TASK MATERIAL section start
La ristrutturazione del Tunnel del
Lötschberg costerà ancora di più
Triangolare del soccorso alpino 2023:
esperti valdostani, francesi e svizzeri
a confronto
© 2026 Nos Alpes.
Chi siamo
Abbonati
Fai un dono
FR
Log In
TASK MATERIAL section end
WHAT THE TASK REQUIRES => The answer is every entry, repeated word for word.

REPLY TO THE TASK =>
La ristrutturazione del Tunnel del
Lötschberg costerà ancora di più
Triangolare del soccorso alpino 2023:
esperti valdostani, francesi e svizzeri
a confronto
© 2026 Nos Alpes.
Chi siamo
Abbonati
Fai un dono
FR
Log In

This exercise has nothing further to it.